[Saved entries]
------

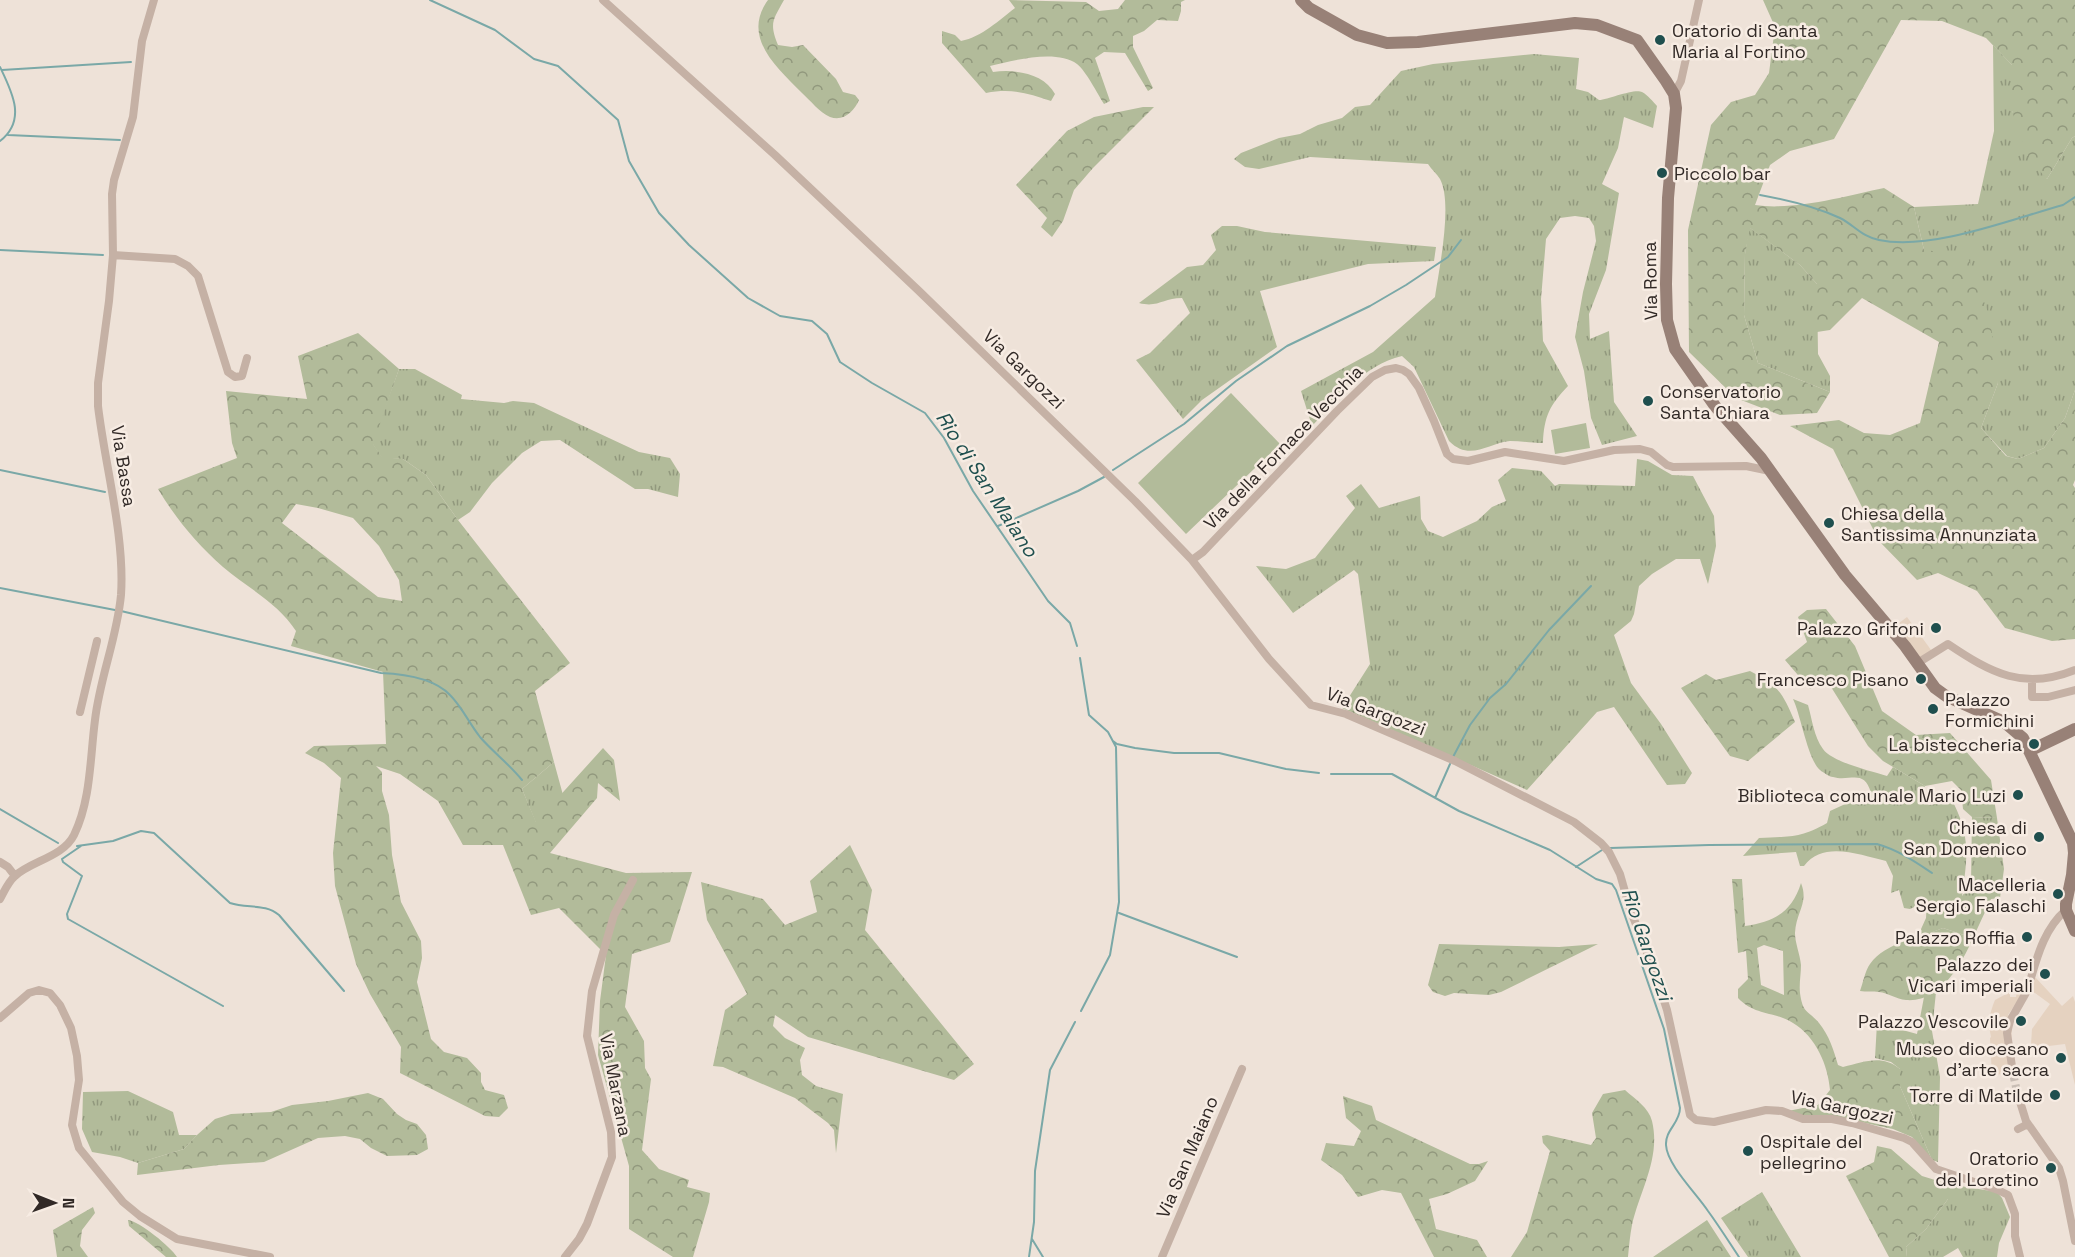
<svg xmlns="http://www.w3.org/2000/svg" width="2075" height="1257" viewBox="0 0 2075 1257" font-family="'Space Grotesk',sans-serif">
  <defs>
    <pattern id="grass-tufts" width="24" height="20" patternUnits="userSpaceOnUse" patternTransform="scale(1.5)"><rect width="24" height="20" fill="#b2bb9a"/><path d="M3 7l-1-3M5 7V3M7 7l1-3M15 17l-1-3M17 17v-4M19 17l1-3" fill="none" stroke="#91987d"/></pattern>
    <pattern id="forest-crowns" width="20" height="18" patternUnits="userSpaceOnUse" patternTransform="scale(1.5)"><rect width="20" height="18" fill="#b2bb9a"/><path d="M2 6a3 3 0 1 1 6 0M12 15a3 3 0 1 1 6 0" fill="none" stroke="#91987d"/></pattern>
  </defs>
  <rect width="100%" height="100%" fill="#eee2d8"/>
  <path fill="url(#grass-tufts)" d="M1993,45l19,20v46l35,68 25,-41 3,-2v254l-10,28 -21,30 -26,11 -11,-3 -26,-28 17,-45 -74,-133 -10,-43 64,-3 16,-73z
    M1534,54l45,4 -3,31 12,3 11,8c10,-1 36,-12 43,-8 6,3 11,10 15,14l-4,22 -29,-11 -6,31 -16,36 17,9 -13,77 -17,44 1,25 19,-8 5,71 23,34 -35,9 -11,-27 -7,-47 -9,-34 8,-45 13,-51 -2,-15 -5,-8 -14,-2 -15,2 -14,21 -5,60 2,42 25,45c-18,19 -24,30 -25,57 -10,0 -22,-2 -33,-2 -22,2 -40,21 -61,0l-35,-74 -12,-11c-39,9 -63,43 -90,70l-11,-35 72,-39 62,-55c4,-28 18,-94 5,-118 -3,-5 -9,-10 -12,-15l-118,-7 -51,12 -14,-2 -11,-8 7,-6 38,-15 21,-4 18,-9 24,-7 13,-11 15,-2 31,-34 32,-7z
    M1222,226h15l28,6 171,15 -2,14 -66,3 -108,27 17,56 -75,53 -19,19 -47,-59 14,-7 40,-40 -8,-15c-19,0 -24,10 -43,5l48,-36 16,-2 13,-15 -5,-15z
    M1749,227l51,38 17,19 1,70 12,22v16l-72,-29 -14,-48 1,-61z
    M399,369h16l47,26 -1,4 43,4 9,-2 21,2 105,49 31,6 10,16 -2,23 -30,-8h-13l-75,-49 -19,1 -19,12 -30,30 -22,29 -12,8 -32,-45 -23,-16 -21,-1 -10,-15z
    M1637,459l11,2 24,14 21,1 21,40 2,30 -8,38 -8,-25h-24l-24,15 -13,12 -5,28 -3,7 -17,14 17,48 30,41 31,49 -7,11 -18,1 -53,-78 -17,5 -70,78 -185,-82 28,-44 -12,-90 -4,-4 -61,43 -37,-47 30,3 29,-11 40,-50 -9,-12 15,-12 18,24 41,-12 1,23 7,12 15,6 34,-16 15,-14 14,-6 -8,-21 14,-12 29,3 14,15 4,-2 76,2z
    M1793,699l15,6c4,14 6,32 15,44 9,13 48,22 64,27l6,-9 32,19 -5,11 9,8 15,-3 10,2c17,35 13,55 8,92l9,-12 1,-67 25,1 7,51 -4,29 -9,1 -18,39 -30,-10 -26,10 9,-20 1,-17 -17,8 -6,-1 -5,-18 -8,3 2,-17 -7,-15c-26,-6 -63,-21 -82,5h-4l-4,-14 -53,4 16,-18c31,-2 40,1 68,-15l3,-12 24,-11h9l8,-7c-7,-25 -21,-11 -38,-16 -4,0 -10,-5 -13,-7 -12,-10 -19,-54 -27,-71z
    M554,762l9,33 -27,28 -14,-34z
    M1936,992l-4,39 8,46 -2,85 -6,-2 -32,-74v-17l-9,-7 -16,-4 2,-35 40,11 7,-37z
    M128,1091l45,21 6,23h18l-13,14 -46,14 -18,-6 -28,-5 -10,-23 1,-37z
    M1948,1184l49,8 5,6 8,19 -11,26 -2,14h-34l-5,-9 -15,9h-36l-1,-10 20,-18 22,-30z
    M1762,1192l39,65h-53l-27,-39z"/>
  <path fill="url(#forest-crowns)" fill-rule="evenodd" d="M768,0h16c-11,20 -15,23 -6,45l14,2 11,-2 33,34 7,13 12,3 4,5c-5,11 -15,22 -29,17 -10,-4 -20,-17 -28,-24 -25,-25 -61,-56 -34,-93z
    M1009,0l77,2 13,9 19,-2 7,-9h60l-4,2v9l-3,10 -21,-1 -13,11 -11,5v11l20,41 -5,3 -23,-38 -21,-1 -9,6 15,43 -6,3c-7,-11 -18,-33 -27,-40 -20,-15 -63,-4 -87,2l3,6c22,-3 51,1 62,22l-4,7c-23,-8 -40,-13 -65,-8l-44,-50v-12l13,4 6,6c21,-4 38,-21 54,-33z
    M1763,0h312v136l-3,2 -25,41 -18,-20 -17,-48v-46l-26,-27 -44,-17 -41,-1 -67,119 -44,12 -20,14 -15,40c38,6 91,-9 129,-17l30,19 10,43 43,5 23,63 8,65 -17,45 25,28 12,3 26,-11 21,-30 10,-28v90l-2,5 2,3v151l-23,2 -47,-13 -28,-37 -39,-18 -21,7 -38,-39 -46,-92 -43,-23 49,-6 25,13 26,2 30,-12 19,-81 -77,-44 -32,32 -13,2v-48l-17,-19 -50,-37 -5,26 -1,61 14,48 72,29 -13,21 -37,2 -44,-17 -47,-46 -1,-122 23,-105 20,-23 24,-7 14,-22 6,-46z
    M1143,107h11l-61,61 -19,22 -11,31 -11,16 -11,-10 6,-9 -31,-33 51,-54 27,-14z
    M358,333l41,36 -26,75 9,13 21,2 23,16 32,45 112,143 -35,28 19,71 -32,27 14,33 67,-74 11,12 6,41 -22,-18 -1,15 -47,55 76,20 66,-1 -22,70 -38,12 -7,53 19,34 1,27 6,11 -9,71 17,19 30,11 -2,7 23,6 -1,9 -16,55h-20l-44,-28v-63l-31,-111 2,-54 6,-46 -47,-47 -28,7 -28,-70h-40l-25,-44 -38,-27 -24,-8 6,6v19l7,24 3,40 9,47 20,39 1,17 -5,24 14,57 13,13 23,6 14,15v9l4,8 19,5 4,13 -9,9 -14,-1 -85,-43 1,-26 -31,-53 -14,-30 -21,-78 -2,-33 8,-75 -17,-15 -19,-10 9,-7 72,-2 -3,-72 -92,-26 5,-15c-17,-27 -48,-43 -73,-64 -26,-23 -47,-48 -65,-78l79,-31 -5,-15 -6,-52 81,8 -9,-43zM296,504l22,4 35,10 26,28 20,34 3,21 -24,-4 -96,-74z
    M1826,609l29,37 27,65 34,24 34,-2 41,47 6,38 -25,-1 -9,-8 -2,-19 -9,-9 -27,5 -42,-25 -15,-15 -42,-67 -16,10 -25,-29 22,-18 -9,-25 9,-7z
    M1750,671c29,15 32,21 45,51l-47,39 -18,-5 -49,-68 25,-14 10,6z
    M850,845l22,45 -7,40 109,134 -20,16 -146,-43 -33,-22 -2,11 12,12 20,10 -5,12 2,15 14,11 27,8 -7,59 -2,-23 -6,-7 -33,-25 -72,-31 -10,-1 12,-56 22,-16 -40,-74 -6,-38 62,17 22,26 32,-13 -7,-31z
    M1732,879h10l3,47c29,-4 47,-14 56,-43 8,20 -5,29 -6,50 0,10 5,21 6,32 0,9 -2,19 -1,28 3,21 7,16 19,30 10,12 15,28 19,42l5,2c22,-5 38,-13 57,2v17l32,74 -20,-23 -19,-8 -51,-11 -37,-1 -17,-6 30,-6 12,-15c-2,-25 -14,-53 -37,-67 -19,-12 -38,-7 -55,-25v-9l10,-10 -2,-28 -8,2zM1764,945l19,6 1,44 -23,-10 -4,-37z
    M1943,928l30,10c-12,27 -33,65 -67,62 -10,-1 -18,-7 -27,-8 -6,-1 -13,0 -19,-1 3,-8 5,-20 10,-27 16,-22 49,-26 73,-36z
    M1439,944l120,3 39,-3 -97,48 -12,3 -35,-2 -9,3 -12,-4 -5,-7z
    M1625,1090c10,9 24,18 27,31 9,37 -12,69 -20,104 -2,10 -3,21 -4,32h-117l16,-25 23,-81 -7,-8 -1,-7 5,-1 44,10 5,-7 -4,-25 11,-19z
    M368,1093l15,6 14,15 9,6 11,4 9,11 2,14 -11,6 -30,1 -16,-8 -11,-9 -15,-3 -27,2 -54,24 -45,3 -82,10 1,-12 46,-14 13,-14 18,-16 16,-5 40,-2 21,-7 36,-4z
    M1343,1096l29,10 4,14 94,44h9l9,-3 -13,20 -28,13 -18,5 7,30 41,11 10,17h-53l-33,-64 -19,-3 -24,7 -16,-22 -21,-15 5,-17 28,3 7,-15 -15,-13z
    M1877,1146l14,3 31,27 26,8v15l-22,30 -20,18 1,10h-18l-43,-81 28,-14z
    M93,1207l2,6 -13,17 -2,16 8,11h-31l-4,-27z
    M128,1220c11,1 43,27 49,37h-11l-37,-31z
    M1707,1220l24,37h-78z"/>
  <path fill="#b2bb9a" d="M1231,393l49,51 -94,90 -48,-51z
    M1586,423l4,25 -35,6 -4,-24z"/>
  <path fill="#e5d2c0" d="M1907,617l27,37 -18,10 -25,-35z
    M2033,978h3l26,28 11,-10 2,6v83l-10,-41 -32,4 -2,-3 1,-16 18,-25 -15,-11 -6,-1z
    M2017,990l7,1 -16,24 7,4 -3,6 -1,18 4,28 -23,5 -2,-38 1,-1 -3,-16 5,-16 2,-5 15,-8v5h6z"/>
  <g fill="none" stroke-linecap="round" stroke-linejoin="round">
    <path stroke="#7aa8a7" stroke-width="2" d="M430,0l65,30 39,29 24,7 60,54 11,41 30,52 30,32 59,53 32,18 32,5 15,13 13,28 32,21 53,30 19,25 29,53 75,110 22,22 7,23
      M0,67c12,25 27,53 0,74
      M2,70l129,-8
      M8,135l112,5
      M1760,195c28,5 54,11 80,23 14,7 22,19 39,22 52,11 133,-21 184,-35l12,-8
      M0,250l103,5
      M0,470l105,22
      M1113,470l71,-46 52,-43 51,-35 83,-40 36,-21 42,-28 13,-17
      M998,526l80,-35 26,-14
      M0,588l115,22
      M121,611l260,62c22,1 53,5 69,22 12,12 19,28 30,42 13,15 29,27 42,43
      M1080,658l9,57 19,17 8,15 3,155 -9,53 -29,56
      M1113,741l4,3 18,4 39,5h45l67,16 33,4
      M1453,757l17,-32 20,-27 16,-14 43,-54 42,-44
      M1331,774h61l67,37 91,39 46,29 16,5 4,6 48,139 16,79c0,15 -15,22 -14,37 1,20 31,49 42,66 11,15 21,31 31,46
      M1435,798l15,-34
      M0,809l58,34
      M77,846l36,-5 28,-10 13,2 76,70c17,6 35,0 49,12l65,76
      M81,846l-19,13 1,3 19,14 -15,38 1,5 155,87
      M1610,848l99,-3 168,-1c21,6 37,17 55,29
      M1576,867l26,-17
      M1119,913l118,44
      M1032,1239l11,18
      M1029,1257l5,-35 1,-51 15,-101 25,-48"/>
    <path stroke="#c8bdb4" stroke-width="8" stroke-dasharray="8 4" stroke-linecap="butt" d="M2013,1073l4,19"/>
    <path stroke="#c5b1a5" stroke-width="8" d="M603,0l172,155 144,136 216,210 57,59 77,99 42,46 35,9 109,47 119,61 27,21 8,9 11,22 10,35 25,64 12,37 23,105 6,5 18,2 52,-12 16,1 21,8h29l20,4 52,15 8,4 24,27 62,21 10,5 7,19v22l5,21
      M1674,94l7,-13 18,-81
      M113,255l62,4 13,7 10,10 30,96 7,5 7,-1 5,-18
      M1192,560l11,-8 134,-141 35,-34 13,-7 11,-2 7,2 6,4 10,14 15,33 13,33 6,5 15,2 37,-9 59,9 50,-11 26,-1 11,3 16,13 6,2 73,-1 24,5
      M1916,664l32,-20c43,29 76,47 127,26
      M2032,681v16h16l27,-7
      M80,712l17,-71
      M0,862l8,5 7,9
      M0,899c4,-7 8,-17 15,-23 16,-15 48,-19 59,-41 17,-35 16,-77 21,-115 5,-43 22,-82 26,-125 4,-59 -16,-129 -23,-189v-23l11,-82 4,-46 -1,-61 2,-14 19,-63 9,-76 12,-41
      M2031,978c7,-25 15,-51 35,-68
      M0,1018l29,-25 10,-3 11,3 10,12 11,23 6,28 2,24 -7,45 7,23 44,54 17,14 37,23 93,18
      M2013,1073l-6,-40 3,-12 17,-30
      M2017,1092l9,29 33,47 4,13 12,60
      M2018,1129l10,-5
      M565,1257l14,-18 8,-15 25,-67 -1,-25 -24,-96 5,-45 22,-76 19,-35
      M1162,1257l80,-188"/>
    <path stroke="#988177" stroke-width="12" d="M1301,0l8,8 48,27 30,8 31,-1 157,-19 22,2 40,15 29,41 8,13 2,14 -8,90 -2,86 1,36 8,29 40,57 46,52 84,117 60,71 30,42 11,8 58,26 19,16 50,105 1,10 -2,22 -6,29v6l9,21
      M2029,751l46,-22"/>
  </g>
  <g fill="#1f4f4e" stroke="#f7ece3" stroke-width="2">
    <circle cx="1660" cy="40" r="6"/>
    <circle cx="1662" cy="173" r="6"/>
    <circle cx="1648" cy="401" r="6"/>
    <circle cx="1829" cy="523" r="6"/>
    <circle cx="1936" cy="628" r="6"/>
    <circle cx="1921" cy="679" r="6"/>
    <circle cx="1933" cy="709" r="6"/>
    <circle cx="2034" cy="744" r="6"/>
    <circle cx="2018" cy="795" r="6"/>
    <circle cx="2039" cy="837" r="6"/>
    <circle cx="2058" cy="894" r="6"/>
    <circle cx="2027" cy="937" r="6"/>
    <circle cx="2045" cy="974" r="6"/>
    <circle cx="2021" cy="1021" r="6"/>
    <circle cx="2061" cy="1058" r="6"/>
    <circle cx="2055" cy="1095" r="6"/>
    <circle cx="1748" cy="1151" r="6"/>
    <circle cx="2051" cy="1168" r="6"/>
  </g>
  <g text-anchor="middle" dominant-baseline="central" stroke-width="5" stroke-linejoin="round" paint-order="stroke">
    <g font-size="18" fill="#312926" stroke="#f7ece3" text-anchor="end">
      <text x="1672" y="30" text-anchor="start">Oratorio di Santa<tspan x="1672" dy="21">Maria al Fortino</tspan></text>
      <text x="1674" y="173" text-anchor="start">Piccolo bar</text>
      <text x="1660" y="391" text-anchor="start">Conservatorio<tspan x="1660" dy="21">Santa Chiara</tspan></text>
      <text x="1841" y="513" text-anchor="start">Chiesa della<tspan x="1841" dy="21">Santissima Annunziata</tspan></text>
      <text x="1924" y="628">Palazzo Grifoni</text>
      <text x="1909" y="679">Francesco Pisano</text>
      <text x="1945" y="699" text-anchor="start">Palazzo<tspan x="1945" dy="21">Formichini</tspan></text>
      <text x="2022" y="744">La bisteccheria</text>
      <text x="2006" y="795">Biblioteca comunale Mario Luzi</text>
      <text x="2027" y="827">Chiesa di<tspan x="2027" dy="21">San Domenico</tspan></text>
      <text x="2046" y="884">Macelleria<tspan x="2046" dy="21">Sergio Falaschi</tspan></text>
      <text x="2015" y="937">Palazzo Roffia</text>
      <text x="2033" y="964">Palazzo dei<tspan x="2033" dy="21">Vicari imperiali</tspan></text>
      <text x="2009" y="1021">Palazzo Vescovile</text>
      <text x="2049" y="1048">Museo diocesano<tspan x="2049" dy="21">d'arte sacra</tspan></text>
      <text x="2043" y="1095">Torre di Matilde</text>
      <text x="1760" y="1141" text-anchor="start">Ospitale del<tspan x="1760" dy="21">pellegrino</tspan></text>
      <text x="2039" y="1158">Oratorio<tspan x="2039" dy="21">del Loretino</tspan></text>
    </g>
    <g font-size="18" fill="#312926" stroke="#f7ece3">
      <text transform="translate(1650 281) rotate(-91)">Via Roma</text>
      <text transform="translate(1024 369) rotate(44)">Via Gargozzi</text>
      <text transform="translate(1283 447) rotate(-46)">Via della Fornace Vecchia</text>
      <text transform="translate(124 466) rotate(81)">Via Bassa</text>
      <text transform="translate(1376 711) rotate(21)">Via Gargozzi</text>
      <text transform="translate(616 1085) rotate(79)">Via Marzana</text>
      <text transform="translate(1842 1107) rotate(12)">Via Gargozzi</text>
      <text transform="translate(1187 1157) rotate(-67)">Via San Maiano</text>
    </g>
    <g font-size="20" font-style="italic" fill="#1f4f4e" stroke="#f7ece3">
      <text transform="translate(987 484) rotate(57)">Rio di San Maiano</text>
      <text transform="translate(1647 944) rotate(71)">Rio Gargozzi</text>
    </g>
  </g>
  <g transform="translate(54 1203) rotate(91)" stroke="#f7ece3" stroke-width="4.5" paint-order="stroke">
  <path d="M0-4.5L10 22L0 15L-10 22Z" fill="#312926"/>
  <text y="-9" font-size="16" font-weight="bold" text-anchor="middle" fill="#312926">N</text>
  </g>
</svg>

------

#### [Try it]
Transcribe, exactly and without additions, the lines of the records above, beginning with the line that contains "M1343,1096l29,10 4,14 94,44h9l9,-3" and ending with the line that contains "M81,846l-19,13 1,3 19,14", both included.

#### [Your response]
    M1343,1096l29,10 4,14 94,44h9l9,-3 -13,20 -28,13 -18,5 7,30 41,11 10,17h-53l-33,-64 -19,-3 -24,7 -16,-22 -21,-15 5,-17 28,3 7,-15 -15,-13z
    M1877,1146l14,3 31,27 26,8v15l-22,30 -20,18 1,10h-18l-43,-81 28,-14z
    M93,1207l2,6 -13,17 -2,16 8,11h-31l-4,-27z
    M128,1220c11,1 43,27 49,37h-11l-37,-31z
    M1707,1220l24,37h-78z"/>
  <path fill="#b2bb9a" d="M1231,393l49,51 -94,90 -48,-51z
    M1586,423l4,25 -35,6 -4,-24z"/>
  <path fill="#e5d2c0" d="M1907,617l27,37 -18,10 -25,-35z
    M2033,978h3l26,28 11,-10 2,6v83l-10,-41 -32,4 -2,-3 1,-16 18,-25 -15,-11 -6,-1z
    M2017,990l7,1 -16,24 7,4 -3,6 -1,18 4,28 -23,5 -2,-38 1,-1 -3,-16 5,-16 2,-5 15,-8v5h6z"/>
  <g fill="none" stroke-linecap="round" stroke-linejoin="round">
    <path stroke="#7aa8a7" stroke-width="2" d="M430,0l65,30 39,29 24,7 60,54 11,41 30,52 30,32 59,53 32,18 32,5 15,13 13,28 32,21 53,30 19,25 29,53 75,110 22,22 7,23
      M0,67c12,25 27,53 0,74
      M2,70l129,-8
      M8,135l112,5
      M1760,195c28,5 54,11 80,23 14,7 22,19 39,22 52,11 133,-21 184,-35l12,-8
      M0,250l103,5
      M0,470l105,22
      M1113,470l71,-46 52,-43 51,-35 83,-40 36,-21 42,-28 13,-17
      M998,526l80,-35 26,-14
      M0,588l115,22
      M121,611l260,62c22,1 53,5 69,22 12,12 19,28 30,42 13,15 29,27 42,43
      M1080,658l9,57 19,17 8,15 3,155 -9,53 -29,56
      M1113,741l4,3 18,4 39,5h45l67,16 33,4
      M1453,757l17,-32 20,-27 16,-14 43,-54 42,-44
      M1331,774h61l67,37 91,39 46,29 16,5 4,6 48,139 16,79c0,15 -15,22 -14,37 1,20 31,49 42,66 11,15 21,31 31,46
      M1435,798l15,-34
      M0,809l58,34
      M77,846l36,-5 28,-10 13,2 76,70c17,6 35,0 49,12l65,76
      M81,846l-19,13 1,3 19,14 -15,38 1,5 155,87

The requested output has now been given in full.